Commissioner Williams continued, "So you are going to skim the cream off the top and what's left, we get -- when ever."
GM Sucara, "To the extent we recognize there's going to continue to be unserved customers, I will take back to my Board those pockets of unserved and underserved and ask them to make those decisions to reinvest... We need to have system revenues to do it. Once this grant dries up, that's it."
More Game Plans
Mr. Lort told the County, "You're limited with $30 million. What that $30 million was able to do was bring it into the communities to start with... We can put a game plan together and we can reach everybody... Baby steps before you run and that's where we're at."
Since the beginning of 2010, the NFBA has been putting game plan after game plan together, with all plans overseen by Larry Strickling's NTIA. Every plan has failed. The icing on the cake is that the NFBA has squandered millions and millions with the result that the folks that need Internet connectivity the most are now least likely to get it.
Mainstreet and its business plans through the eyes of the NFBA
Mainstreet was the NFBA's prime and only business partner and was clearly seen as the savior for the NFBA before it went bust.
NFBA General Manager Sucara weighed in on Mainstreet: To the extent that Mainstreet was a last mile provider of ours... I don't know what their business plan was; I don't know why they went out of business; I don't know what their business model was; I don't know how they compensated their employees; I don't know how much money they paid for the tower sites... We are here with our hands held out. We're going to hang a federally funded asset on one of your assets that was more than likely constructed with taxpayer dollars."
The GM said she is looking for more grant money "through Mr. Hendry's organization (NFEDP)."
Commissioner Rusty DePratter asked how much revenue the NFBA had coming in. Mr. Lort answered he didn't know and GM Sucara added, "Not enough to be sustainable."
When Commissioner DePratter asked if there was any way to get the "number", GM Sucara told him, "It's not very much."
GM Sucara told the County, "The one problem that a lot of these networks are experiencing is once the network is built they don't have customers. We were getting customers two years ago."
GM Sucara did not explain how it is that the NFBA had customers for the past two years and no revenue to show for it. She told the County that without in-kind assets the NFBA could not get customers.
GM Sucara explained that Mainstreet left the marketplace and "that was a hard hit for the NFBA."
Commissioner Stephen Bailey asked how many customers the NFBA had. Mr. Lort told him two. One was a last mile provider and one was a direct connect. Commissioner Bailey asked who NFBA's direct connect customer was.

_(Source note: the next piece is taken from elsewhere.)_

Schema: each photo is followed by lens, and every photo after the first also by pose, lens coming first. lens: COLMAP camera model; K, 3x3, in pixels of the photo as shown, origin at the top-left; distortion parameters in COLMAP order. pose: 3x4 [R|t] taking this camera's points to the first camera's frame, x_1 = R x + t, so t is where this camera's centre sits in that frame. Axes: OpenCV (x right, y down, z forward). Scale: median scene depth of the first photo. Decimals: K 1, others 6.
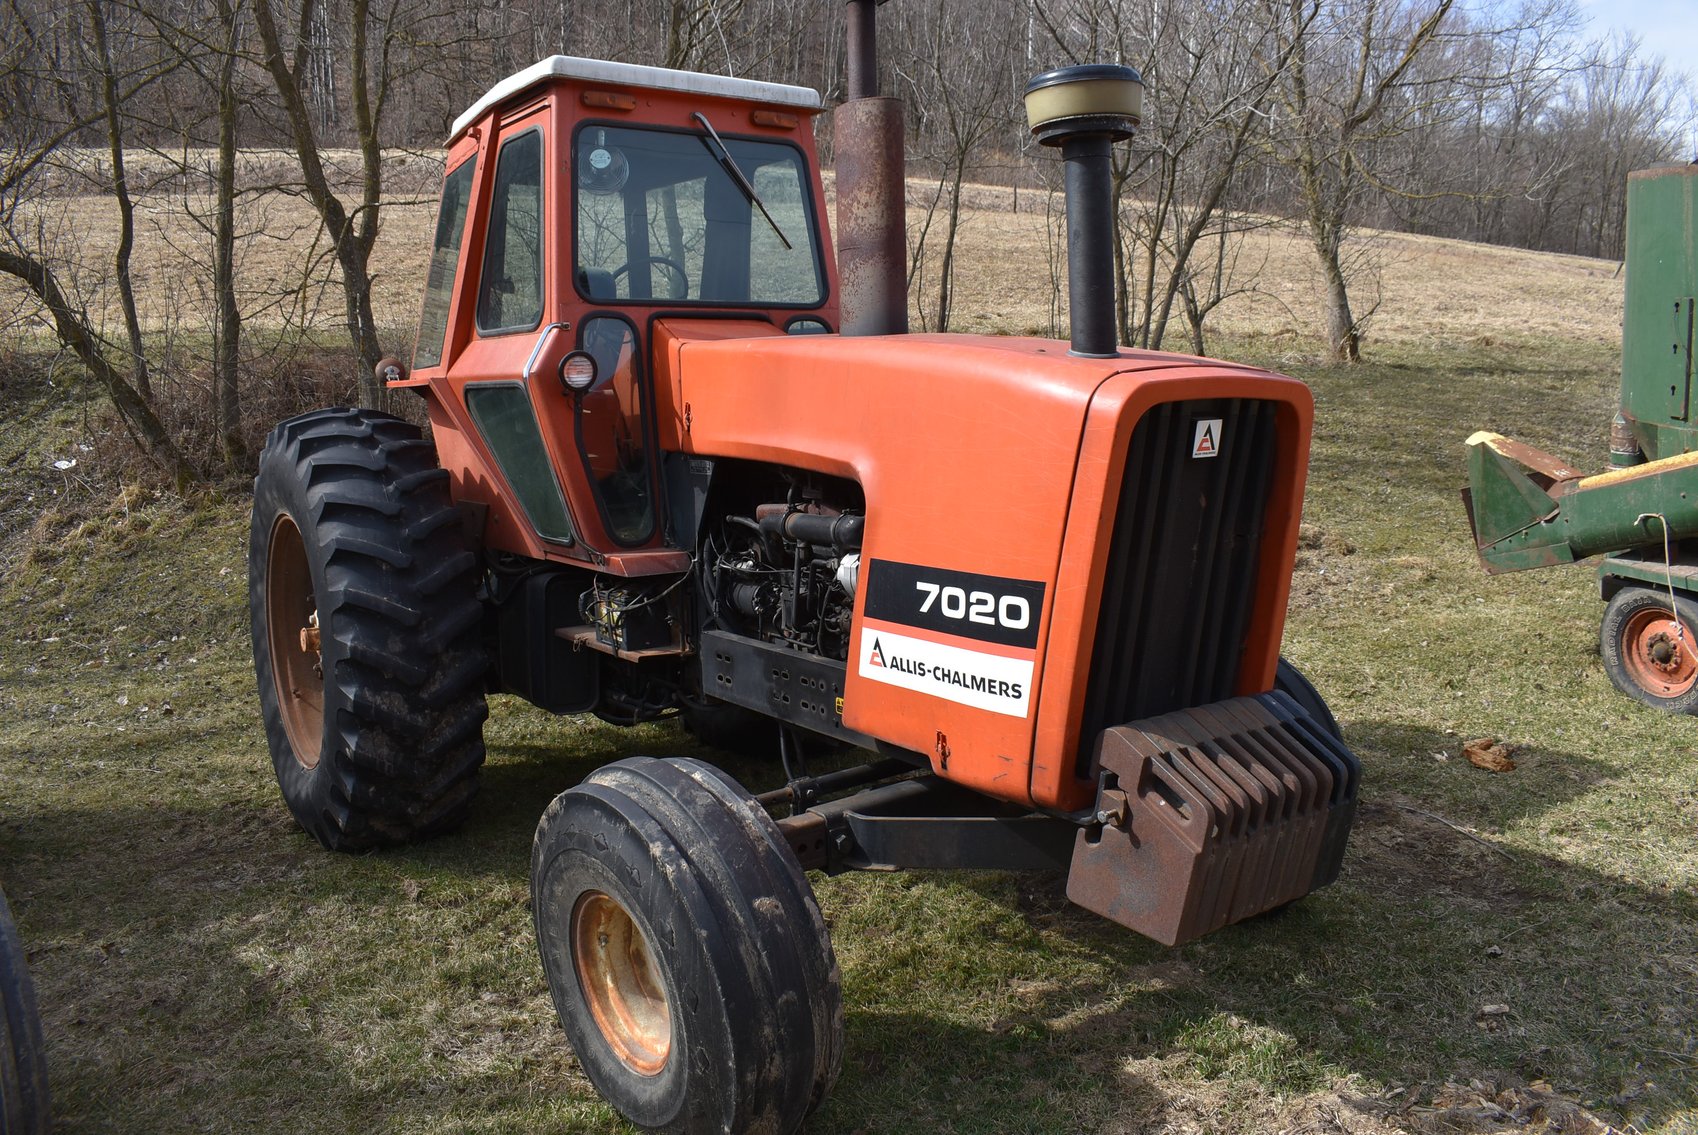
lens RADIAL K [[1346.6, 0, 859.2], [0, 1346.6, 567.4], [0, 0, 1]] dist [-0.092617, 0.005497]
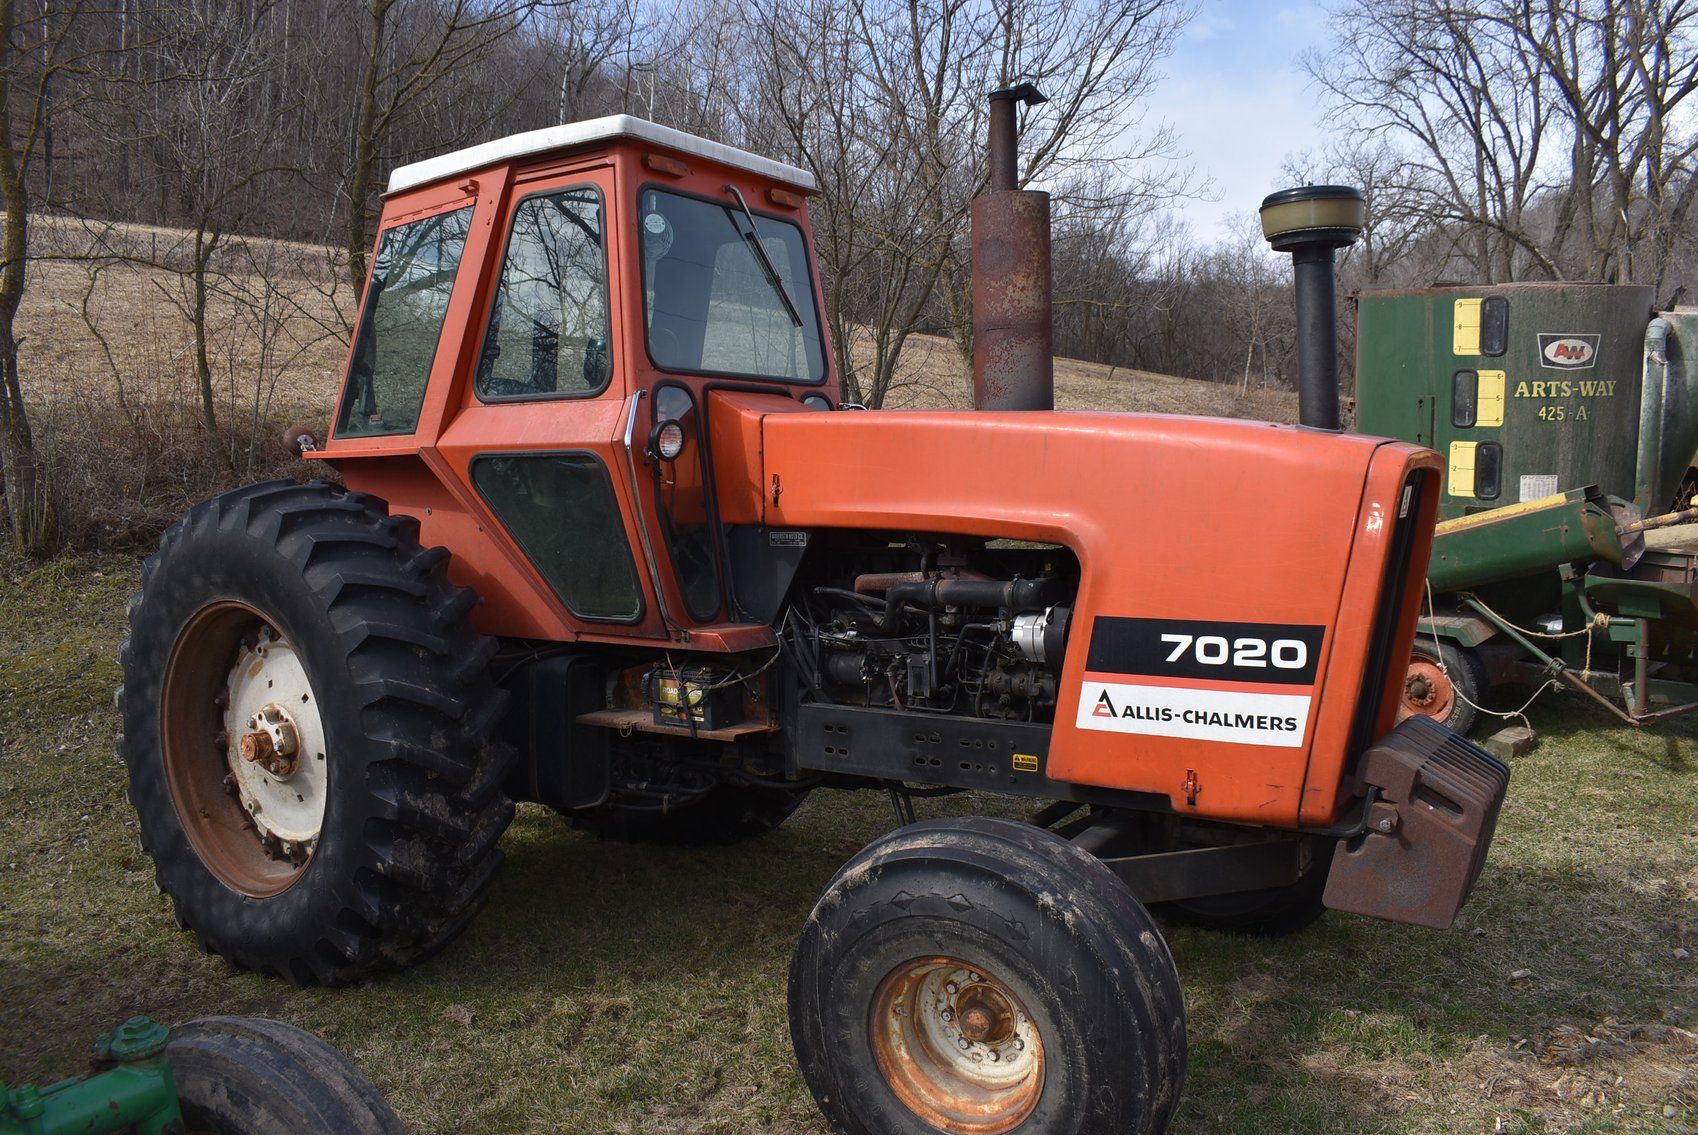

Mr. Lort answered, "We don't want to put out names." GM Sucara told Com Bailey, "It's our account."
The NFBA is a government run business and its customers should be public knowledge.
The NFBA was asked why other municipalities pulled out
GM Sucara said, "Dixie County withdrew because they didn’t like the way the NFBA was being managed... Dixie County left their assets and they just kind of went away quietly, is what I was told by Mr. Cassidy. But we still have access to their assets."
This was clearly not true. (Dixie County pulls out)
GM Sucara told the County Commission the federal government said they didn't find any waste, fraud, and abuse.
This is also not true. The federal government has been either waiting for the grant to end before moving forward or covering up its own investigation.
None of Columbia County's Commissioners were in favor of leasing any tower space to the NFBA, but unlike the other municipalities that stood up and pulled out, Columbia County looks like it made another Columbia County good ole boy deal and agreed to drag its feet until the NFBA goes under.
On January 31, 2013, the spigot controlling the Obama stimulus funds stops. As of August, the NFBA had zero revenue. Estimates from industry sources calculate that the authority will need a minimum of $300,000 to $500,000 a month in revenue to cover its expenses.
Without further intervention from the federal government, everyone in the know is predicting that the NFBA will go belly up soon thereafter.